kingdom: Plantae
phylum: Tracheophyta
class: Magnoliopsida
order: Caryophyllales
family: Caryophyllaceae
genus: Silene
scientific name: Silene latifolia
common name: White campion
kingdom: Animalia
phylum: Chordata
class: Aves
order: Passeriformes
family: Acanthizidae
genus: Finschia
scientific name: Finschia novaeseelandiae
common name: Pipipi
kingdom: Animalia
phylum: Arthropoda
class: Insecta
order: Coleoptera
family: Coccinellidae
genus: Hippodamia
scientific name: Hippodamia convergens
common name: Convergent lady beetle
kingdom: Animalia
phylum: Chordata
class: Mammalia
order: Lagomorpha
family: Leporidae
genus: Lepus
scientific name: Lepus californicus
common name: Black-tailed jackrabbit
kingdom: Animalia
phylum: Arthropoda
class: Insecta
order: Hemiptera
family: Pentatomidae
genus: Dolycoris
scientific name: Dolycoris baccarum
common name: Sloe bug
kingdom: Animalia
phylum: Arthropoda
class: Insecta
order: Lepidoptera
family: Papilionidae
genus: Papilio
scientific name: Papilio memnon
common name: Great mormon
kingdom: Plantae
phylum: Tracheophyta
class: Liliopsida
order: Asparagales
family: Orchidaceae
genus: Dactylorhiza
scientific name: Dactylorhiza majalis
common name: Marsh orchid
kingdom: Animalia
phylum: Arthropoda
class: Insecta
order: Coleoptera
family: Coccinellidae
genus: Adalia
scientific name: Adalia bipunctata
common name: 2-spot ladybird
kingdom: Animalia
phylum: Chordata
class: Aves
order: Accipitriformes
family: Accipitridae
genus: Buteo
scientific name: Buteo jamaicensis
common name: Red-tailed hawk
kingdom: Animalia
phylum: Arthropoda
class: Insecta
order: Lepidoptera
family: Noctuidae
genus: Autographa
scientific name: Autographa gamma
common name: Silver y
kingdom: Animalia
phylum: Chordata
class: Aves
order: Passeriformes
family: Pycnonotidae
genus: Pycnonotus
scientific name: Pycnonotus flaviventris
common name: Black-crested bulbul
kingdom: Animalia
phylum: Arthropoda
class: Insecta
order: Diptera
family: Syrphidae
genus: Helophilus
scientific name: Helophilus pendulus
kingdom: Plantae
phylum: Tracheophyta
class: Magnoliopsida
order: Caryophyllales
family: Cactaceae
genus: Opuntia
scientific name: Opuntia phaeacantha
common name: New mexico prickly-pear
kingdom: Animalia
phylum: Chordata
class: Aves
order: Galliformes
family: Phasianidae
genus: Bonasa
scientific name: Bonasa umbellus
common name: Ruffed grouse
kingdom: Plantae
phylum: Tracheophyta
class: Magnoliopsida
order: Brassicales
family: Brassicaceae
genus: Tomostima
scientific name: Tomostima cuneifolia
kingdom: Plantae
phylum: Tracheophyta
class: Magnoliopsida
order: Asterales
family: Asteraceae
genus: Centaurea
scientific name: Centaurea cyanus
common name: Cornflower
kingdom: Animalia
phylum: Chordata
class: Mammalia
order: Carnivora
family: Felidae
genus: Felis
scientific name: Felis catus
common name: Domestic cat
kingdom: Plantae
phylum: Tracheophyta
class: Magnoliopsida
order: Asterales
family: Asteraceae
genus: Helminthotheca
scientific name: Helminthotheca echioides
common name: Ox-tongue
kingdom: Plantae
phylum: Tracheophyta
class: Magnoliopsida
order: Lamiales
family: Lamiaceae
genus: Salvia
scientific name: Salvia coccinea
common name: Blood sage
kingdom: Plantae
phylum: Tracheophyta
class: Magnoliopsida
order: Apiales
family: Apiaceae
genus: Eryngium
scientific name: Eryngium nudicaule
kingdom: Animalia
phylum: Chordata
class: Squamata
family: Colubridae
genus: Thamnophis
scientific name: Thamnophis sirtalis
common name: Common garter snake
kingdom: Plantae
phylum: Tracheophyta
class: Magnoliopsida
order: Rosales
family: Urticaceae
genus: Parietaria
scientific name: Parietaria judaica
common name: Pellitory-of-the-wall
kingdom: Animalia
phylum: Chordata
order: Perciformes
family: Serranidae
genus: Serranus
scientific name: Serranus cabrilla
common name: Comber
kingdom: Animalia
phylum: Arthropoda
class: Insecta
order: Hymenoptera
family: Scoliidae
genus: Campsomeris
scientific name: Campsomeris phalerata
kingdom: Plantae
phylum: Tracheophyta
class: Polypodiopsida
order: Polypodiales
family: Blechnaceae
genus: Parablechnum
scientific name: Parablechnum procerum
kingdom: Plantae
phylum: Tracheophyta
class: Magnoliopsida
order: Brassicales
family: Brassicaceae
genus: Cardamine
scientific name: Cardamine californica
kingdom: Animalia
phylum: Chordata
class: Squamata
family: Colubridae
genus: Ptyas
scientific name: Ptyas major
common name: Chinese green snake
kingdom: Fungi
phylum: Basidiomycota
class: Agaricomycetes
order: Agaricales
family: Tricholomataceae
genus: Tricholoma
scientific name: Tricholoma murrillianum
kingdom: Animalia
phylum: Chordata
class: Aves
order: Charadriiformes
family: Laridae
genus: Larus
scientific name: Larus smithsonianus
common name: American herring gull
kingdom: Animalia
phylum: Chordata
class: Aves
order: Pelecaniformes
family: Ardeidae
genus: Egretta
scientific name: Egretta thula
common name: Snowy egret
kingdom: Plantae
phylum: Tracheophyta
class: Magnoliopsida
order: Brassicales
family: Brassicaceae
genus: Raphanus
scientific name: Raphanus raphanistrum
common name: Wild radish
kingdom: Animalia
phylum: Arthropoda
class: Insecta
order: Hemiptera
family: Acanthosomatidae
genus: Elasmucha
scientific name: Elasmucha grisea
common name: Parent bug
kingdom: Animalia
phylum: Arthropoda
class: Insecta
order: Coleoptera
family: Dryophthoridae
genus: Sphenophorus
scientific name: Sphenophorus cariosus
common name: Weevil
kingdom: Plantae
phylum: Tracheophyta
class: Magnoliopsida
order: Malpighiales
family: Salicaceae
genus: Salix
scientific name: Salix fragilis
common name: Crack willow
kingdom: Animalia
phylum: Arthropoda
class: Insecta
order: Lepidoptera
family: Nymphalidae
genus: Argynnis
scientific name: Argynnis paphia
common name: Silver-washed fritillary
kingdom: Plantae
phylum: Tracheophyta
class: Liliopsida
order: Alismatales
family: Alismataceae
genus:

- [Your instructions]
Pull out every line in the rows above and reproduce each one unchanged, in the same order.

- [Exercise output]
kingdom: Plantae
phylum: Tracheophyta
class: Magnoliopsida
order: Caryophyllales
family: Caryophyllaceae
genus: Silene
scientific name: Silene latifolia
common name: White campion
kingdom: Animalia
phylum: Chordata
class: Aves
order: Passeriformes
family: Acanthizidae
genus: Finschia
scientific name: Finschia novaeseelandiae
common name: Pipipi
kingdom: Animalia
phylum: Arthropoda
class: Insecta
order: Coleoptera
family: Coccinellidae
genus: Hippodamia
scientific name: Hippodamia convergens
common name: Convergent lady beetle
kingdom: Animalia
phylum: Chordata
class: Mammalia
order: Lagomorpha
family: Leporidae
genus: Lepus
scientific name: Lepus californicus
common name: Black-tailed jackrabbit
kingdom: Animalia
phylum: Arthropoda
class: Insecta
order: Hemiptera
family: Pentatomidae
genus: Dolycoris
scientific name: Dolycoris baccarum
common name: Sloe bug
kingdom: Animalia
phylum: Arthropoda
class: Insecta
order: Lepidoptera
family: Papilionidae
genus: Papilio
scientific name: Papilio memnon
common name: Great mormon
kingdom: Plantae
phylum: Tracheophyta
class: Liliopsida
order: Asparagales
family: Orchidaceae
genus: Dactylorhiza
scientific name: Dactylorhiza majalis
common name: Marsh orchid
kingdom: Animalia
phylum: Arthropoda
class: Insecta
order: Coleoptera
family: Coccinellidae
genus: Adalia
scientific name: Adalia bipunctata
common name: 2-spot ladybird
kingdom: Animalia
phylum: Chordata
class: Aves
order: Accipitriformes
family: Accipitridae
genus: Buteo
scientific name: Buteo jamaicensis
common name: Red-tailed hawk
kingdom: Animalia
phylum: Arthropoda
class: Insecta
order: Lepidoptera
family: Noctuidae
genus: Autographa
scientific name: Autographa gamma
common name: Silver y
kingdom: Animalia
phylum: Chordata
class: Aves
order: Passeriformes
family: Pycnonotidae
genus: Pycnonotus
scientific name: Pycnonotus flaviventris
common name: Black-crested bulbul
kingdom: Animalia
phylum: Arthropoda
class: Insecta
order: Diptera
family: Syrphidae
genus: Helophilus
scientific name: Helophilus pendulus
kingdom: Plantae
phylum: Tracheophyta
class: Magnoliopsida
order: Caryophyllales
family: Cactaceae
genus: Opuntia
scientific name: Opuntia phaeacantha
common name: New mexico prickly-pear
kingdom: Animalia
phylum: Chordata
class: Aves
order: Galliformes
family: Phasianidae
genus: Bonasa
scientific name: Bonasa umbellus
common name: Ruffed grouse
kingdom: Plantae
phylum: Tracheophyta
class: Magnoliopsida
order: Brassicales
family: Brassicaceae
genus: Tomostima
scientific name: Tomostima cuneifolia
kingdom: Plantae
phylum: Tracheophyta
class: Magnoliopsida
order: Asterales
family: Asteraceae
genus: Centaurea
scientific name: Centaurea cyanus
common name: Cornflower
kingdom: Animalia
phylum: Chordata
class: Mammalia
order: Carnivora
family: Felidae
genus: Felis
scientific name: Felis catus
common name: Domestic cat
kingdom: Plantae
phylum: Tracheophyta
class: Magnoliopsida
order: Asterales
family: Asteraceae
genus: Helminthotheca
scientific name: Helminthotheca echioides
common name: Ox-tongue
kingdom: Plantae
phylum: Tracheophyta
class: Magnoliopsida
order: Lamiales
family: Lamiaceae
genus: Salvia
scientific name: Salvia coccinea
common name: Blood sage
kingdom: Plantae
phylum: Tracheophyta
class: Magnoliopsida
order: Apiales
family: Apiaceae
genus: Eryngium
scientific name: Eryngium nudicaule
kingdom: Animalia
phylum: Chordata
class: Squamata
family: Colubridae
genus: Thamnophis
scientific name: Thamnophis sirtalis
common name: Common garter snake
kingdom: Plantae
phylum: Tracheophyta
class: Magnoliopsida
order: Rosales
family: Urticaceae
genus: Parietaria
scientific name: Parietaria judaica
common name: Pellitory-of-the-wall
kingdom: Animalia
phylum: Chordata
order: Perciformes
family: Serranidae
genus: Serranus
scientific name: Serranus cabrilla
common name: Comber
kingdom: Animalia
phylum: Arthropoda
class: Insecta
order: Hymenoptera
family: Scoliidae
genus: Campsomeris
scientific name: Campsomeris phalerata
kingdom: Plantae
phylum: Tracheophyta
class: Polypodiopsida
order: Polypodiales
family: Blechnaceae
genus: Parablechnum
scientific name: Parablechnum procerum
kingdom: Plantae
phylum: Tracheophyta
class: Magnoliopsida
order: Brassicales
family: Brassicaceae
genus: Cardamine
scientific name: Cardamine californica
kingdom: Animalia
phylum: Chordata
class: Squamata
family: Colubridae
genus: Ptyas
scientific name: Ptyas major
common name: Chinese green snake
kingdom: Fungi
phylum: Basidiomycota
class: Agaricomycetes
order: Agaricales
family: Tricholomataceae
genus: Tricholoma
scientific name: Tricholoma murrillianum
kingdom: Animalia
phylum: Chordata
class: Aves
order: Charadriiformes
family: Laridae
genus: Larus
scientific name: Larus smithsonianus
common name: American herring gull
kingdom: Animalia
phylum: Chordata
class: Aves
order: Pelecaniformes
family: Ardeidae
genus: Egretta
scientific name: Egretta thula
common name: Snowy egret
kingdom: Plantae
phylum: Tracheophyta
class: Magnoliopsida
order: Brassicales
family: Brassicaceae
genus: Raphanus
scientific name: Raphanus raphanistrum
common name: Wild radish
kingdom: Animalia
phylum: Arthropoda
class: Insecta
order: Hemiptera
family: Acanthosomatidae
genus: Elasmucha
scientific name: Elasmucha grisea
common name: Parent bug
kingdom: Animalia
phylum: Arthropoda
class: Insecta
order: Coleoptera
family: Dryophthoridae
genus: Sphenophorus
scientific name: Sphenophorus cariosus
common name: Weevil
kingdom: Plantae
phylum: Tracheophyta
class: Magnoliopsida
order: Malpighiales
family: Salicaceae
genus: Salix
scientific name: Salix fragilis
common name: Crack willow
kingdom: Animalia
phylum: Arthropoda
class: Insecta
order: Lepidoptera
family: Nymphalidae
genus: Argynnis
scientific name: Argynnis paphia
common name: Silver-washed fritillary
kingdom: Plantae
phylum: Tracheophyta
class: Liliopsida
order: Alismatales
family: Alismataceae
genus:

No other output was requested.